DATA EXCERPTS:
►
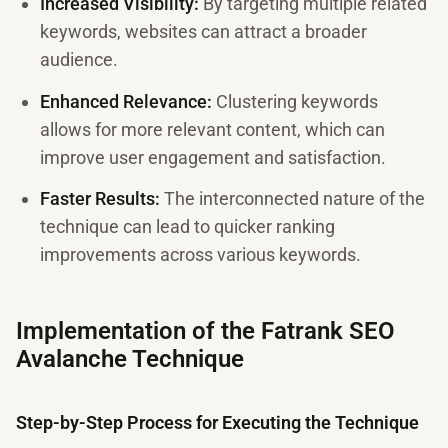
Increased Visibility:
By targeting multiple related
keywords, websites can attract a broader
audience.
Enhanced Relevance:
Clustering keywords
allows for more relevant content, which can
improve user engagement and satisfaction.
Faster Results:
The interconnected nature of the
technique can lead to quicker ranking
improvements across various keywords.
Implementation of the Fatrank SEO
Avalanche Technique
Step-by-Step Process for Executing the Technique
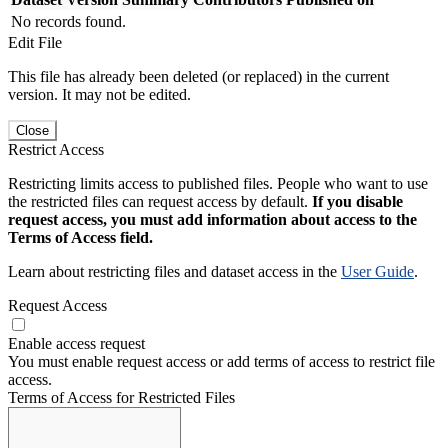
No records found.
Edit File
This file has already been deleted (or replaced) in the current
version. It may not be edited.
Close
Restrict Access
Restricting limits access to published files. People who want to use
the restricted files can request access by default.
If you disable
request access, you must add information about access to the
Terms of Access field.
Learn about restricting files and dataset access in the
User Guide
.
Request Access
Enable access request
You must enable request access or add terms of access to restrict file
access.
Terms of Access for Restricted Files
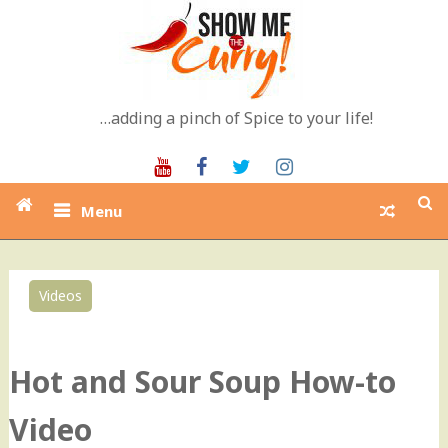
Skip
to
content
…adding a pinch of Spice to your life!
Youtube
Facebook
Twitter
Instagram
Menu
Videos
0
Hot and Sour Soup How-to
Video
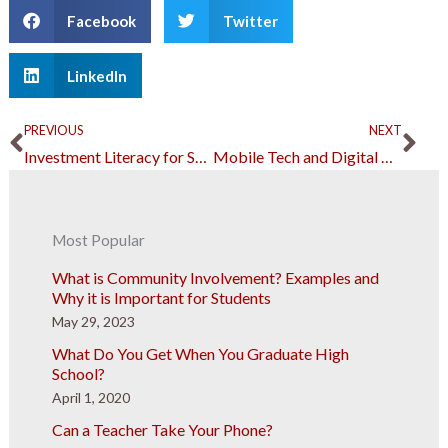
Facebook
Twitter
LinkedIn
Prev
Ne
PREVIOUS
NEXT
Investment Literacy for Students: Essential Concepts and Strategies
Mobile Tech and Digital Marketing: A Lasting Business Strategy
Most Popular
What is Community Involvement? Examples and
Why it is Important for Students
May 29, 2023
What Do You Get When You Graduate High
School?
April 1, 2020
Can a Teacher Take Your Phone?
◄
Lines from the one above containing "keywords, websites can attract a broader" down to the one containing "Enable access request" should be transcribed exactly, with both ends kept and no pictures.

keywords, websites can attract a broader
audience.
Enhanced Relevance:
Clustering keywords
allows for more relevant content, which can
improve user engagement and satisfaction.
Faster Results:
The interconnected nature of the
technique can lead to quicker ranking
improvements across various keywords.
Implementation of the Fatrank SEO
Avalanche Technique
Step-by-Step Process for Executing the Technique
No records found.
Edit File
This file has already been deleted (or replaced) in the current
version. It may not be edited.
Close
Restrict Access
Restricting limits access to published files. People who want to use
the restricted files can request access by default.
If you disable
request access, you must add information about access to the
Terms of Access field.
Learn about restricting files and dataset access in the
User Guide
.
Request Access
Enable access request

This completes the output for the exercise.